[Chart comprehension data]
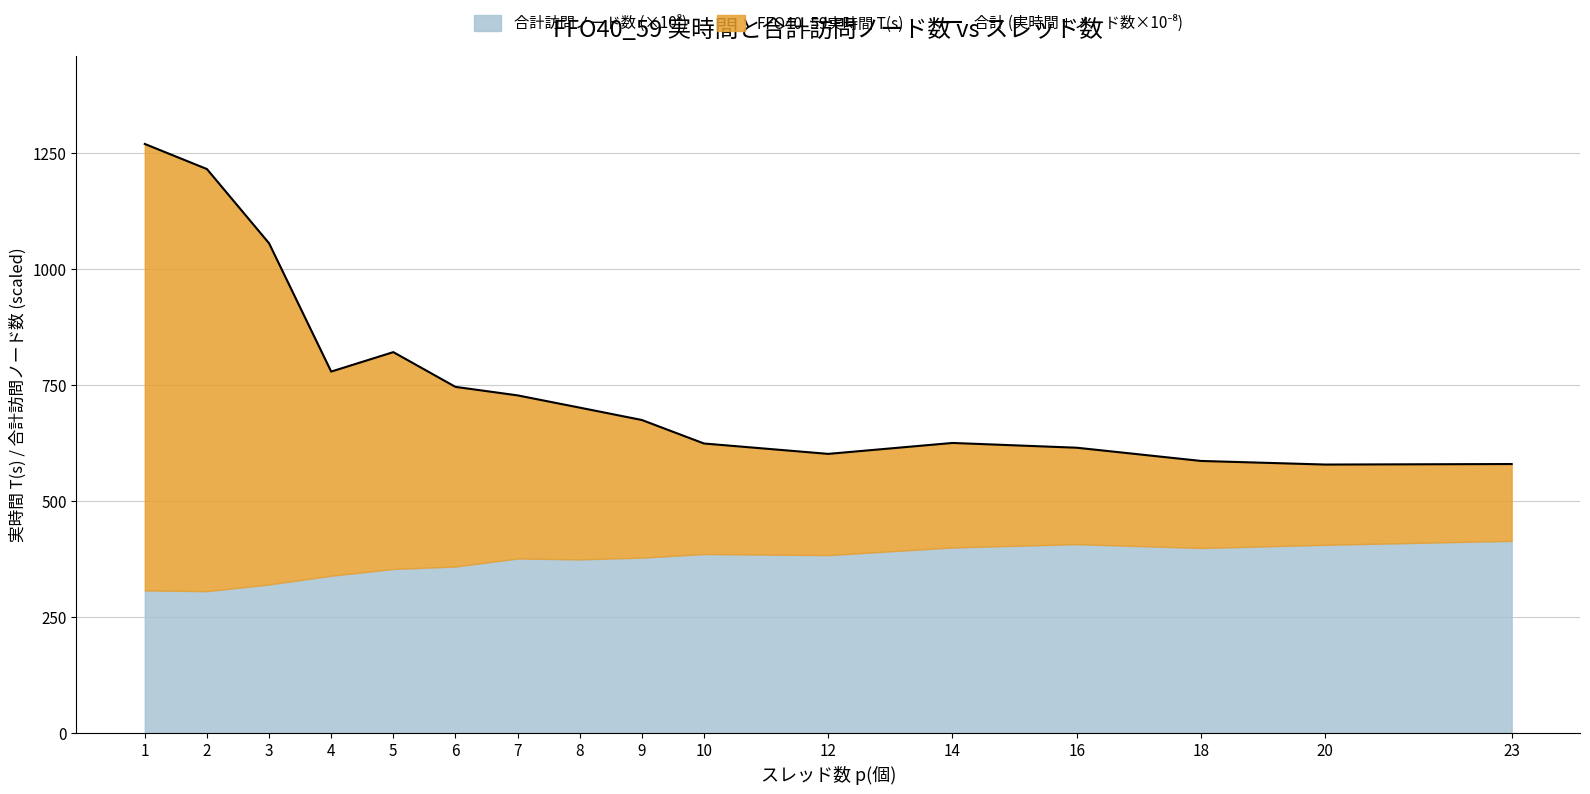

Rank the categories by value from lowest to highest.

20, 23, 18, 12, 16, 10, 14, 9, 8, 7, 6, 4, 5, 3, 2, 1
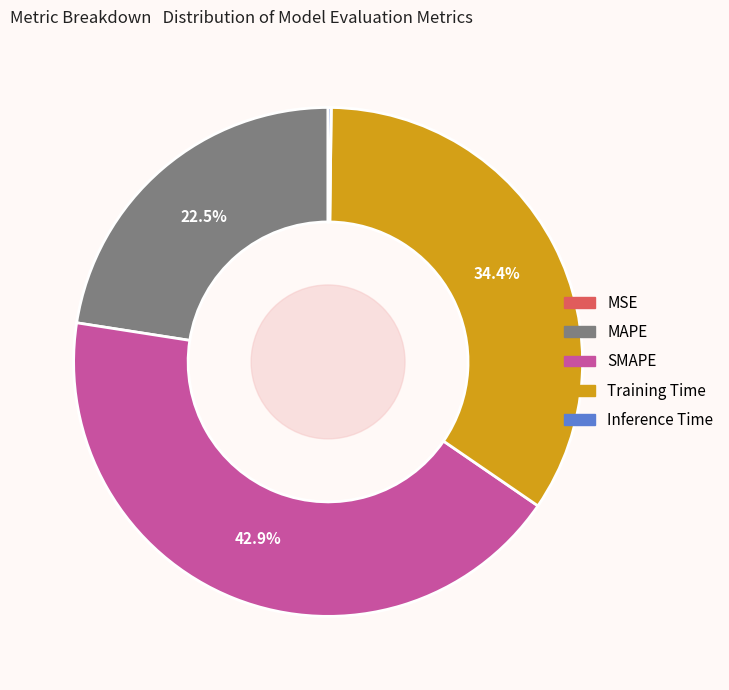

What is the largest slice in the pie chart?

SMAPE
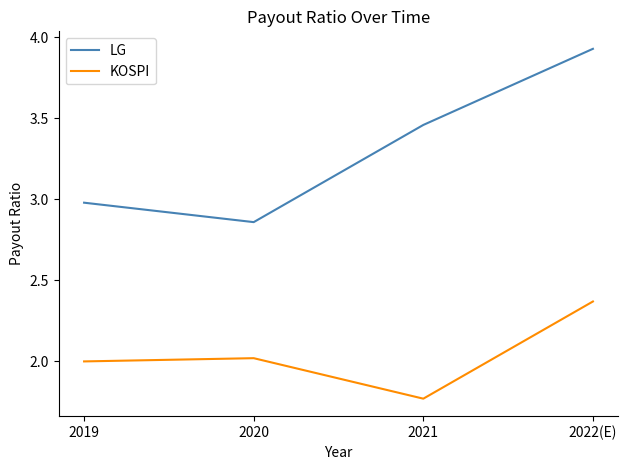

True or false: LG has a value of 5.8 at 2021.

False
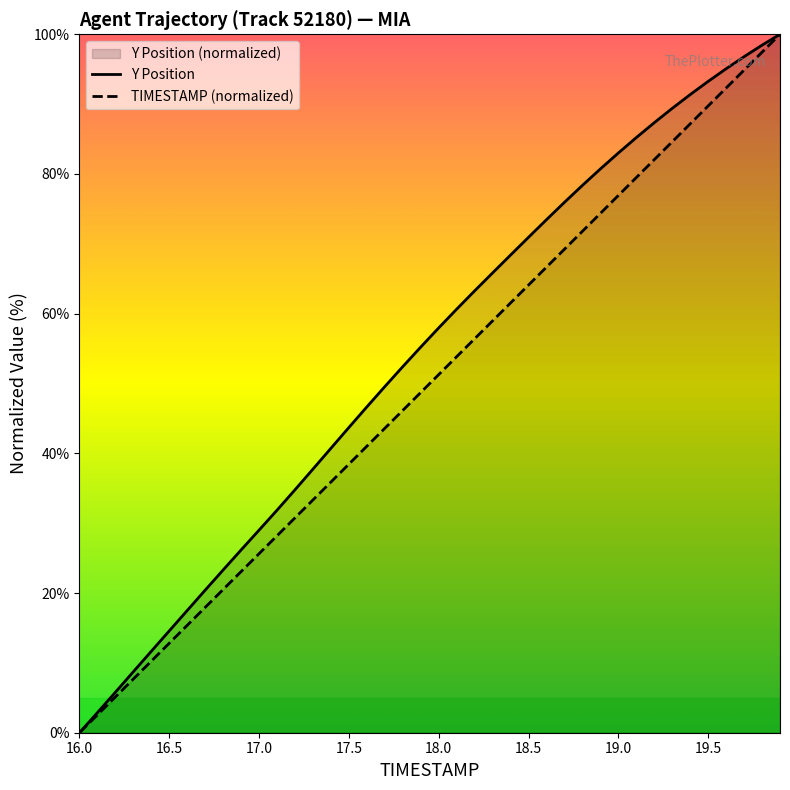

Rank the series by their maximum value, from highest to lowest.

TIMESTAMP, Y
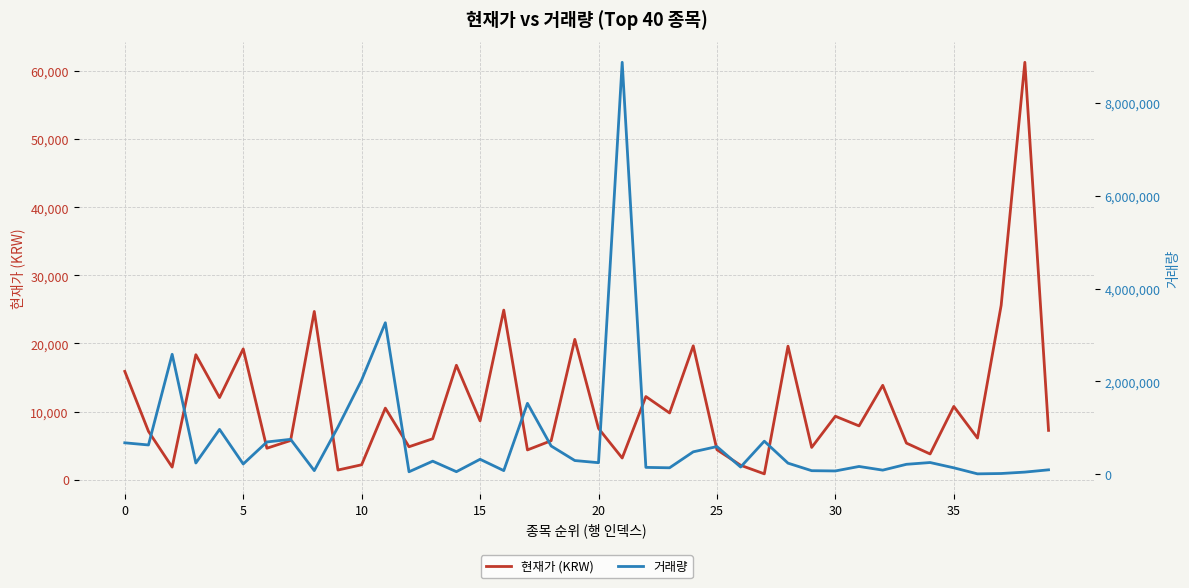

How many lines are shown in the chart?

2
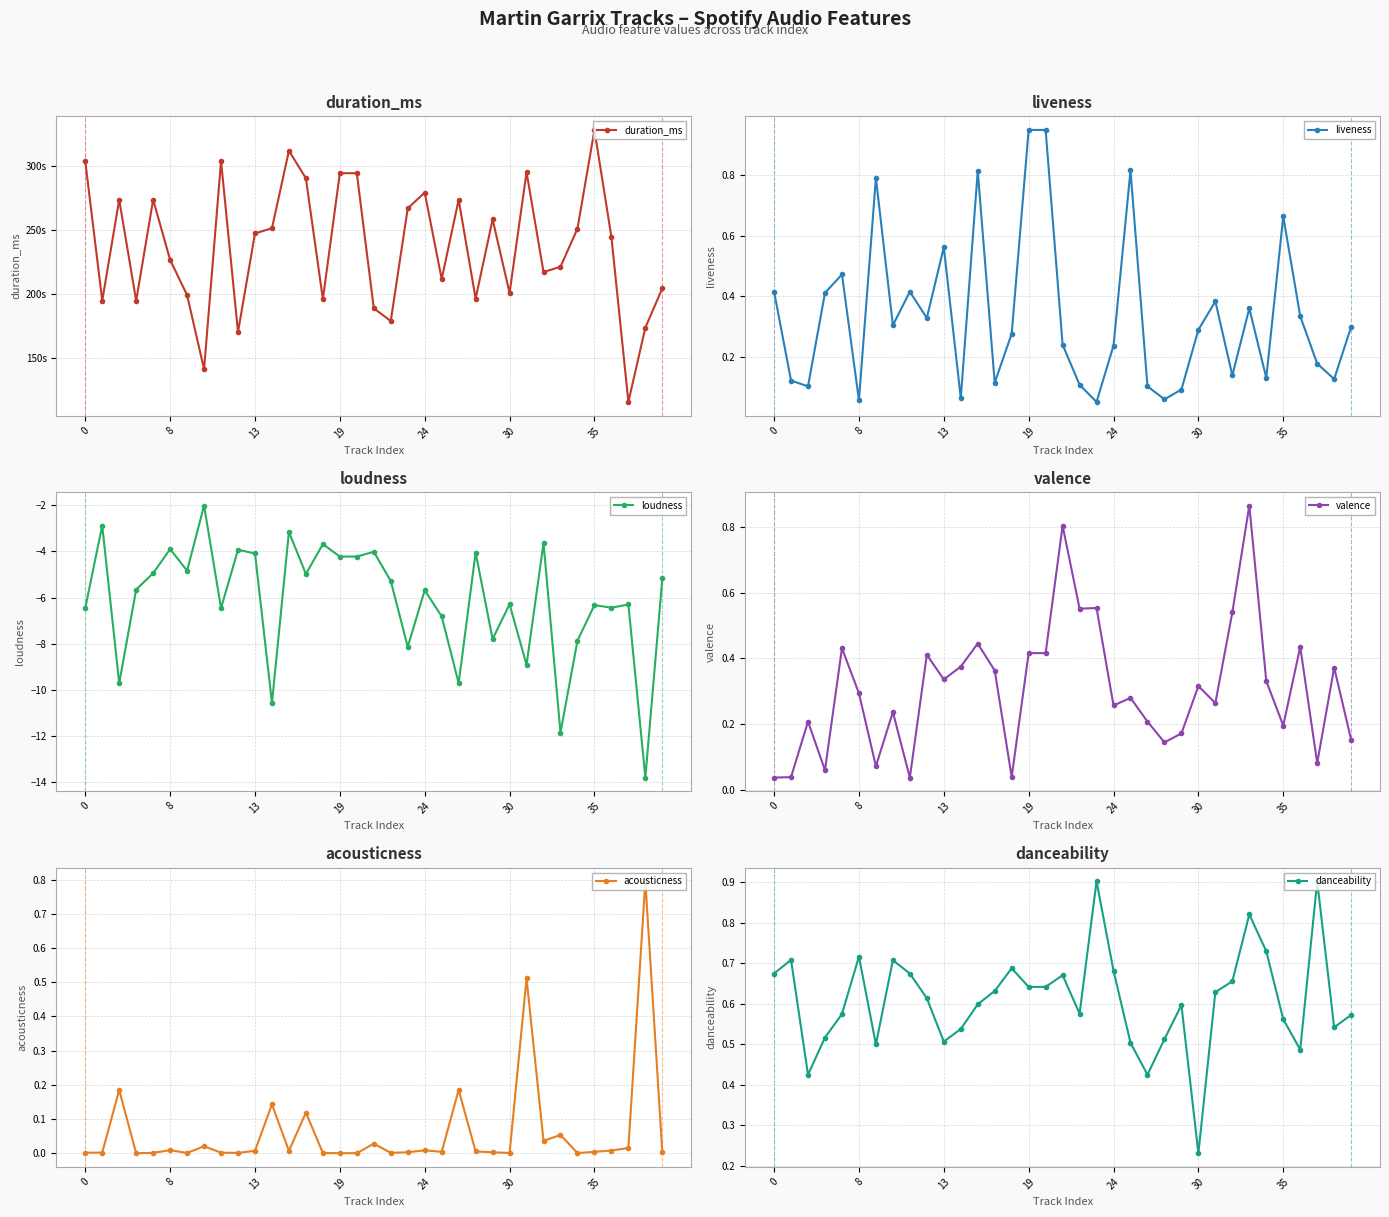

True or false: loudness has a value of -6.3 at 35.

True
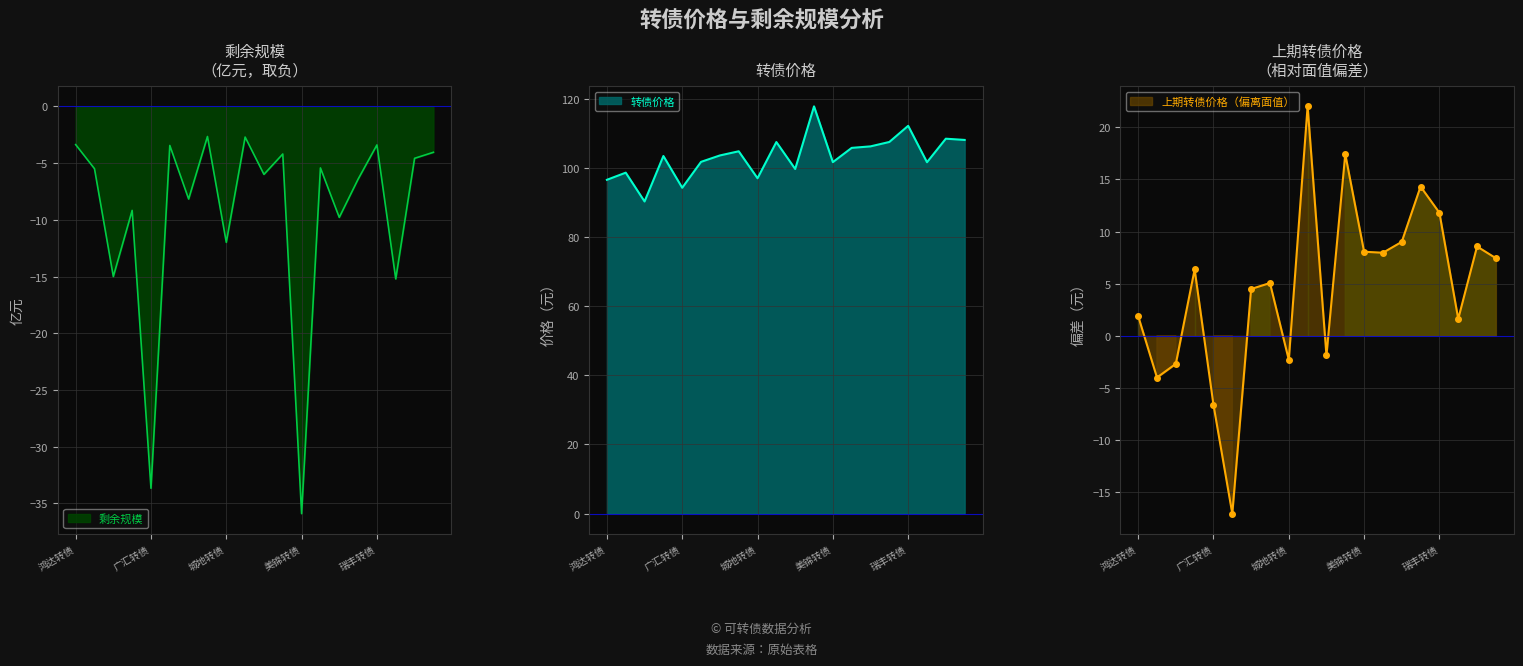

What are all the series names shown in the legend?

转债价格, 上期转债价格, 剩余规模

*Problem to solve*.
Can you write out all of the lines above word for word, omitting the pictures?

*Solution to the problem*.
Rank the categories by value from lowest to highest.

20, 23, 18, 12, 16, 10, 14, 9, 8, 7, 6, 4, 5, 3, 2, 1

What is the largest slice in the pie chart?

SMAPE

True or false: LG has a value of 5.8 at 2021.

False

Rank the series by their maximum value, from highest to lowest.

TIMESTAMP, Y

How many lines are shown in the chart?

2

True or false: loudness has a value of -6.3 at 35.

True

What are all the series names shown in the legend?

转债价格, 上期转债价格, 剩余规模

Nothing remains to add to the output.